INFORMATION PROVIDED:

=== Begin Enclosure ===

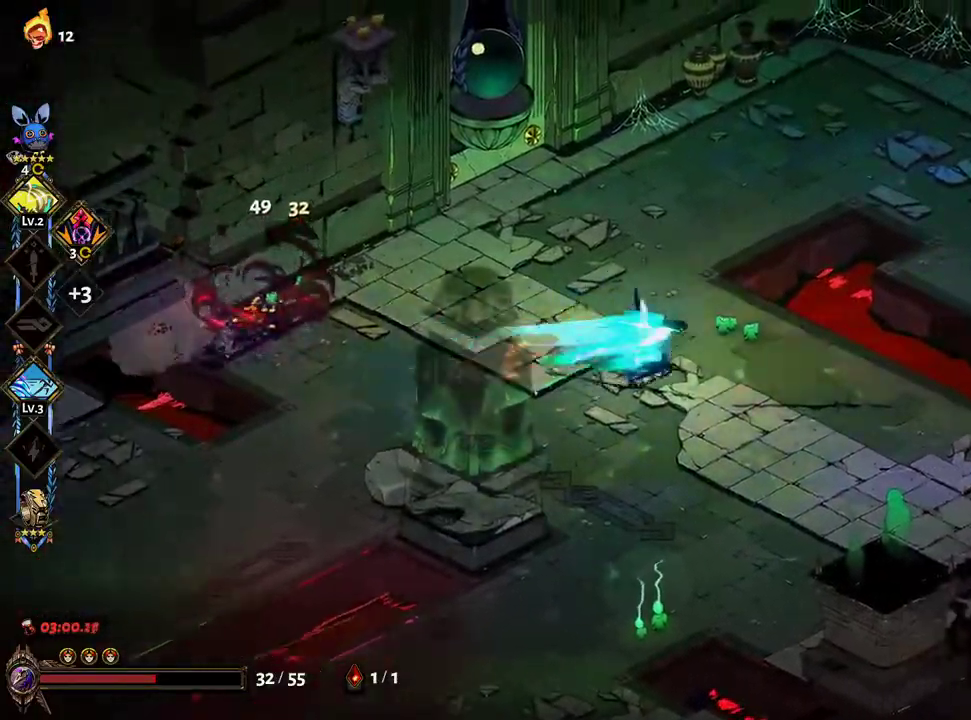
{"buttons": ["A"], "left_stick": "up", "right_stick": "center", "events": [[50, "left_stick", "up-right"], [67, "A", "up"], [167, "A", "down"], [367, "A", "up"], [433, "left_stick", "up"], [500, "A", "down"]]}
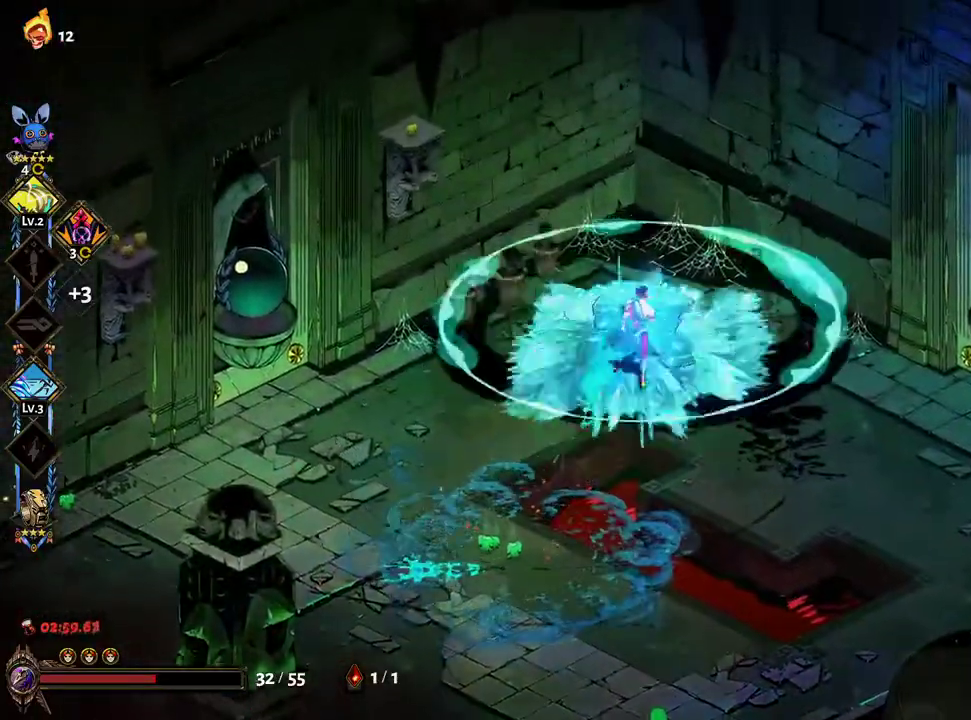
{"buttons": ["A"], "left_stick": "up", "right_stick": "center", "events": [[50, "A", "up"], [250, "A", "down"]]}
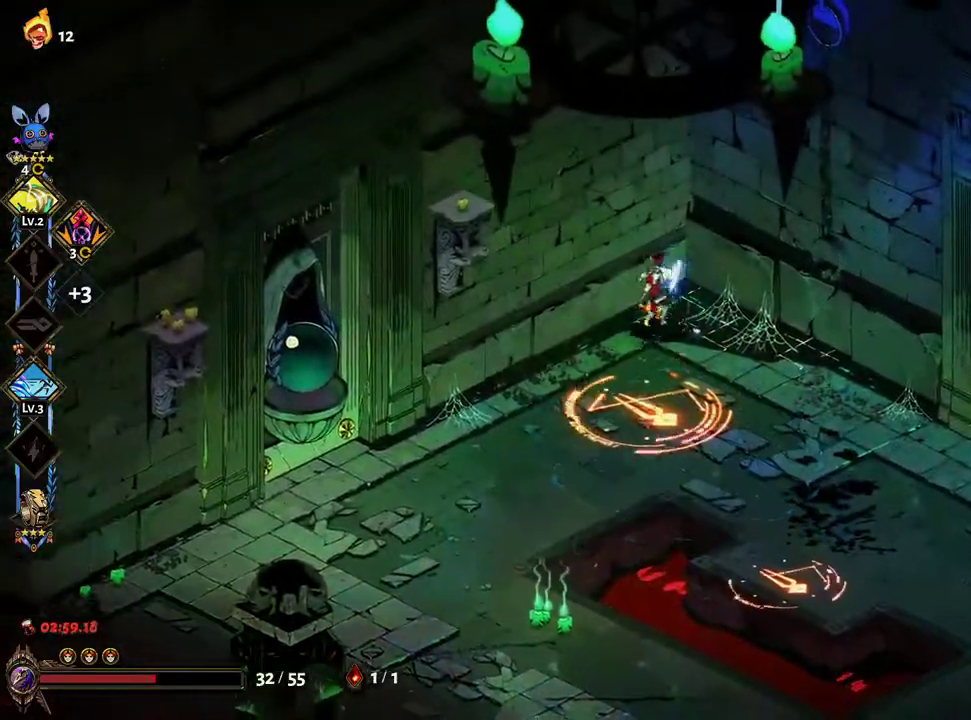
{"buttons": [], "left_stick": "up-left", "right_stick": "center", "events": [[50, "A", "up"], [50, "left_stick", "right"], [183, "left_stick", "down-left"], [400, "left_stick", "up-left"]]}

=== End Enclosure ===

WHAT YOU SHOULD DO:
Working from the listing above, retype it exactly but include no images.

RESULT FOR THIS TASK:
{"buttons": ["A"], "left_stick": "up", "right_stick": "center", "events": [[50, "left_stick", "up-right"], [67, "A", "up"], [167, "A", "down"], [367, "A", "up"], [433, "left_stick", "up"], [500, "A", "down"]]}
{"buttons": ["A"], "left_stick": "up", "right_stick": "center", "events": [[50, "A", "up"], [250, "A", "down"]]}
{"buttons": [], "left_stick": "up-left", "right_stick": "center", "events": [[50, "A", "up"], [50, "left_stick", "right"], [183, "left_stick", "down-left"], [400, "left_stick", "up-left"]]}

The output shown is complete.